0
0
PandasHow-ToBeginner · 3 min read

How to Use Rolling in pandas for Moving Window Calculations

Use DataFrame.rolling(window) or Series.rolling(window) to create a rolling window object in pandas. Then apply aggregation functions like mean(), sum(), or std() to compute statistics over the moving window.
📐

Syntax

The basic syntax for rolling in pandas is:

  • df.rolling(window, min_periods=None, center=False, win_type=None, on=None, axis=0, closed=None)

Where:

  • window: Size of the moving window (number of rows or time span).
  • min_periods: Minimum observations in window required to have a value (default is window size).
  • center: If True, set labels at the center of the window.
  • win_type: Type of window (e.g., 'boxcar', 'triang').
  • on: For DataFrame with datetime, column to use for windowing.
  • axis: Axis to roll over (0 for rows, 1 for columns).
  • closed: Which side of window is closed ('right', 'left', 'both', 'neither').

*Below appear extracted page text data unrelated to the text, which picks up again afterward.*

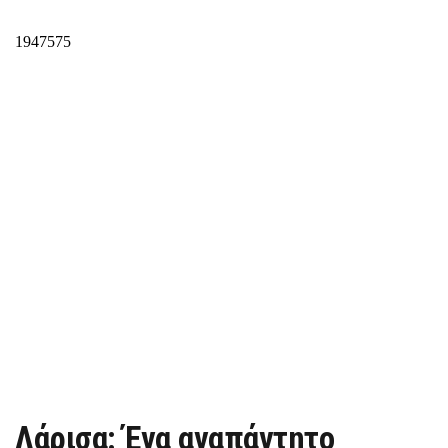
Λάρισα: Ένα αναπάντητο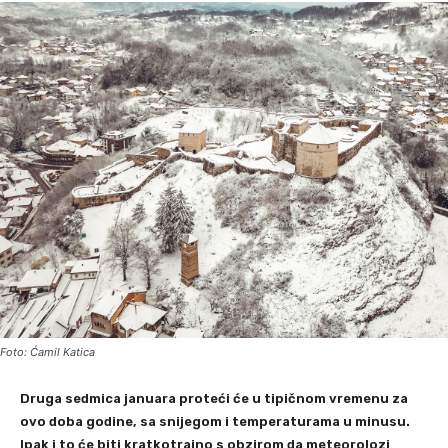
Foto: Ćamil Katica
Druga sedmica januara proteći će u tipičnom vremenu za
ovo doba godine, sa snijegom i temperaturama u minusu.
Ipak i to će biti kratkotrajno s obzirom da meteorolozi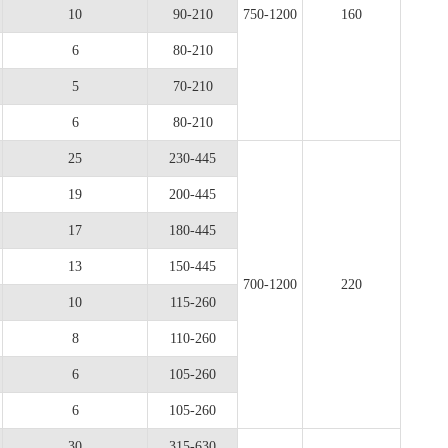
10
90-210
750-1200
160
6
80-210
5
70-210
6
80-210
25
230-445
19
200-445
17
180-445
13
150-445
700-1200
220
10
115-260
8
110-260
6
105-260
6
105-260
30
315-630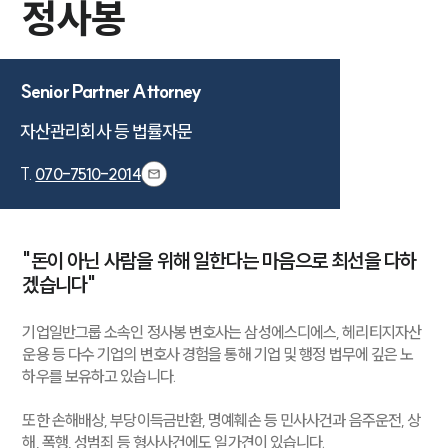
정사봉
Senior Partner Attorney
자산관리회사 등 법률자문
T.
070-7510-2014
"돈이 아닌 사람을 위해 일한다는 마음으로 최선을 다하
겠습니다"
기업일반그룹 소속인 정사봉 변호사는 삼성에스디에스, 헤리티지자산
운용 등 다수 기업의 변호사 경험을 통해 기업 및 행정 법무에 깊은 노
하우를 보유하고 있습니다.
또한 손해배상, 부당이득금반환, 명예훼손 등 민사사건과 음주운전, 상
해, 폭행, 성범죄 등 형사사건에도 일가견이 있습니다.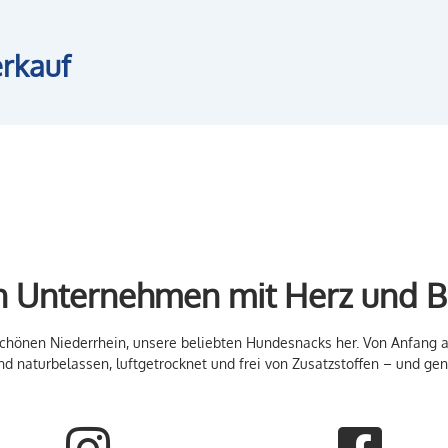
rkauf
n Unternehmen mit Herz und B
 schönen Niederrhein, unsere beliebten Hundesnacks her. Von Anfang a
ind naturbelassen, luftgetrocknet und frei von Zusatzstoffen – und g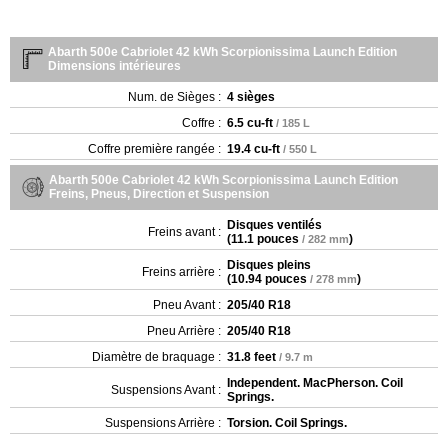
Abarth 500e Cabriolet 42 kWh Scorpionissima Launch Edition
Dimensions intérieures
Num. de Sièges :
4 sièges
Coffre :
6.5 cu-ft
/ 185 L
Coffre première rangée :
19.4 cu-ft
/ 550 L
Abarth 500e Cabriolet 42 kWh Scorpionissima Launch Edition
Freins, Pneus, Direction et Suspension
Disques ventilés
Freins avant :
(
11.1 pouces
)
/ 282 mm
Disques pleins
Freins arrière :
(
10.94 pouces
)
/ 278 mm
Pneu Avant :
205/40 R18
Pneu Arrière :
205/40 R18
Diamètre de braquage :
31.8 feet
/ 9.7 m
Independent. MacPherson. Coil
Suspensions Avant :
Springs.
Suspensions Arrière :
Torsion. Coil Springs.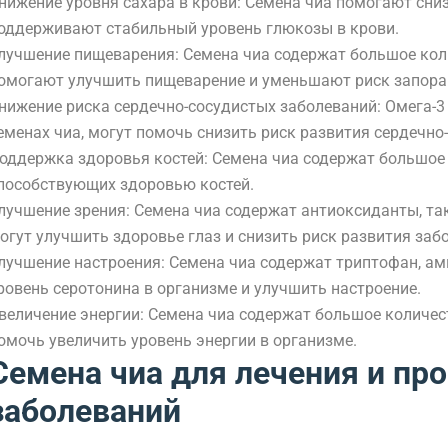
нижение уровня сахара в крови: Семена чиа помогают сниз
оддерживают стабильный уровень глюкозы в крови.
лучшение пищеварения: Семена чиа содержат большое кол
омогают улучшить пищеварение и уменьшают риск запора
нижение риска сердечно-сосудистых заболеваний: Омега-3
еменах чиа, могут помочь снизить риск развития сердечно
оддержка здоровья костей: Семена чиа содержат большое 
пособствующих здоровью костей.
лучшение зрения: Семена чиа содержат антиоксиданты, так
огут улучшить здоровье глаз и снизить риск развития заб
лучшение настроения: Семена чиа содержат триптофан, ам
ровень серотонина в организме и улучшить настроение.
величение энергии: Семена чиа содержат большое количест
омочь увеличить уровень энергии в организме.
Семена чиа для лечения и пр
заболеваний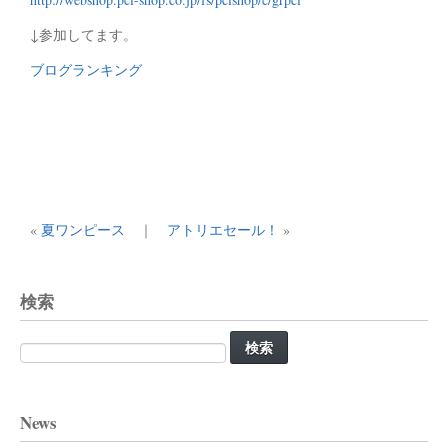
↓参加してます。
ブログランキング
«
夏ワンピース
｜
アトリエセール！
»
検索
検
索:
News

After creating the rolling object, apply aggregation like .mean(), .sum(), .std(), etc.

python
df.rolling(window=3, min_periods=1).mean()
💻

Example

This example shows how to calculate the rolling mean and sum over a window of 3 rows on a simple DataFrame.

python
import pandas as pd

data = {'values': [10, 20, 30, 40, 50]}
df = pd.DataFrame(data)

# Calculate rolling mean with window size 3
rolling_mean = df['values'].rolling(window=3, min_periods=1).mean()

# Calculate rolling sum with window size 3
rolling_sum = df['values'].rolling(window=3, min_periods=1).sum()

print('Original DataFrame:')
print(df)
print('\nRolling Mean (window=3):')
print(rolling_mean)
print('\nRolling Sum (window=3):')
print(rolling_sum)
Output
Original DataFrame: values 0 10 1 20 2 30 3 40 4 50 Rolling Mean (window=3): 0 10.0 1 15.0 2 20.0 3 30.0 4 40.0 Name: values, dtype: float64 Rolling Sum (window=3): 0 10.0 1 30.0 2 60.0 3 90.0 4 120.0 Name: values, dtype: float64
⚠️

Common Pitfalls

Common mistakes when using rolling include:

  • Not setting min_periods, which can result in NaN values at the start of the series.
  • Using a window size larger than the data length, causing all results to be NaN.
  • For time-based rolling, forgetting to specify the on parameter with a datetime column.
  • Misunderstanding the center parameter, which changes label alignment.

Example of a common mistake and fix:

python
import pandas as pd

data = {'values': [10, 20, 30]}
df = pd.DataFrame(data)

# Wrong: window larger than data length, default min_periods=window
print(df['values'].rolling(window=5).mean())

# Right: set min_periods=1 to get results even if window not full
print(df['values'].rolling(window=5, min_periods=1).mean())
Output
0 NaN 1 NaN 2 NaN Name: values, dtype: float64 0 10.0 1 15.0 2 20.0 Name: values, dtype: float64
📊

Quick Reference

ParameterDescriptionDefault
windowSize of the moving windowRequired
min_periodsMinimum observations to compute resultwindow size
centerSet labels at center of window if TrueFalse
win_typeType of window (e.g., 'boxcar', 'triang')None
onColumn for time-based rollingNone
axisAxis to roll over (0=rows, 1=columns)0
closedWhich side of window is closedNone

Key Takeaways

Use df.rolling(window) to create a rolling window object for moving calculations.
Set min_periods to control how many values are needed before computing results to avoid NaNs.
Apply aggregation functions like mean(), sum(), std() on the rolling object to get results.
For time-based rolling, specify the 'on' parameter with a datetime column.
Beware of window size larger than data length and understand the center parameter for label alignment.